The history of commonhold in the UK
In the late 1970s and 1980s, the Conservative MPs for Kensington proposed various leasehold reform measures. They were Dudley Fishburn and Sir Brandon Rhys-Williams, who apparently coined the term commonhold.
Commonhold originally meant a form of what is now called share-of-freehold, but with a requirement that all the leaseholders be members of an owners corporation. This was the subject of repeated backbencher parliamentary bills, which led to the Aldridge Committee of the mid-1980s.
Aldridge proposed:
- an owners body, comprising the owners of the flats in a block
- the flats could be owned on a freehold rather than a leasehold basis (this is a key departure from Rhys-Williams' schemes)
- that the freeholder not have a veto on conversion to commonhold, but instead be paid the fair market value for the land
And that is what commonhold is today, with various stipulations. However, in the context of the 1980s, there was no collective enfranchisement, which would only come in 1993. So for Aldridge, the conversion process involved leaseholder unanimity and no voice for the freeholder. Post 1993, leaseholders could enfranchise without commonhold conversion, meaning that commonhold must compete with share-of-freehold. It lost this competition badly and now it is to be given parasitic vitality through people being forced to use it.
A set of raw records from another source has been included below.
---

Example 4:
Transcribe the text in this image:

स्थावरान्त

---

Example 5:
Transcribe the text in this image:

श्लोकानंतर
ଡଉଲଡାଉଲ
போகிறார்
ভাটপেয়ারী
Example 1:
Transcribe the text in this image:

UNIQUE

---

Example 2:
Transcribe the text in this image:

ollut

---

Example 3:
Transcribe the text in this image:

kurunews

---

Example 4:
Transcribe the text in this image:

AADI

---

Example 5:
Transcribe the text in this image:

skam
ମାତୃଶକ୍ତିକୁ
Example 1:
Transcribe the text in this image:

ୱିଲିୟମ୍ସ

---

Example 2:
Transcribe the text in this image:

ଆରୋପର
Let's take a moment to examine how we got here step by step:
- structurally interdependent dwellings require mutually enforceable obligations
- positive obligations on freeholds are so problematic that the courts ignored Parliament's attempts to legislate to impose them
- government responded with long-running research projects into "land obligations"
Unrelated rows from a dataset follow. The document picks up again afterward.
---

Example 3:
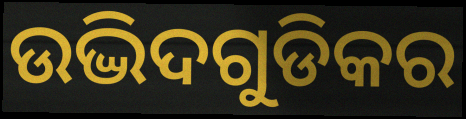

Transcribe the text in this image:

ଉଦ୍ଭିଦଗୁଡିକର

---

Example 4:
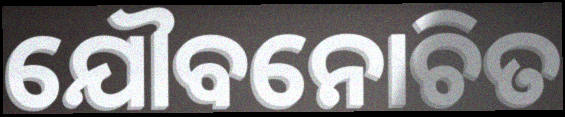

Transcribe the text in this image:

ଯୌବନୋଚିତ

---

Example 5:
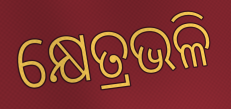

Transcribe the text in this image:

କ୍ଷେତ୍ରଭଳି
- leasehold is compatible with positive obligations (e.g., making service charges, following block rules), so was in widespread use for flats
- however, leasehold is pathological without mutualisation of the underlying freehold
- so in the 1970s backbenchers tried to introduce compulsory mutualisation of willing blocks of leasehold flats, i.e. compulsory for the freeholder
- but in the 1980s, Aldridge proposes similarly mutual scheme with a statutory regime of *freehold* flat ownership with enforceable positive obligations, which the courts would not dare ignore; "commonhold" as a label from then on applies only to freehold-based flat ownership schemes
- in 1993, collective enfranchisement is introduced without providing for freehold ownership of individual flats by fixing the positive obligations issue; tens of thousands of blocks ultimately use it; there is no requirement for full mutualisation, leading to many partially mutualised blocks
- in 2002, commonhold is introduced in its current form, providing for enforceable positive covenants between freehold owners of flats
The original concept for full mutualisation became one of partial mutualisation. In both cases, Fair Market Value had to be paid to the outgoing freeholder.
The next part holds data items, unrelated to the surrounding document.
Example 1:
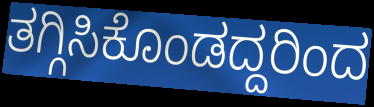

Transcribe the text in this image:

ತಗ್ಗಿಸಿಕೊಂಡದ್ದರಿಂದ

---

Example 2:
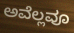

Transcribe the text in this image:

ಅವೆಲ್ಲವೂ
This raised the question how FMV was to be ascertained, and the problem that the best way of finding out was to wait for the freeholder to sell on the asset, and grant leaseholders an option to pre-empt the sale at that price. But that took the timing of the action out of the hands of leaseholders, and therefore 100% consent could not be relied upon for exercising such an option. This was enacted in the 1987 legislation, and this set the pattern for the 1993 law allowing a subset of a block's leaseholders to initiate the process at a time of their own choosing, if they paid both sides' costs in calculating FMV.
The partially mutualised blocks are a sort of hybrid that remains to this day, complicating reform efforts.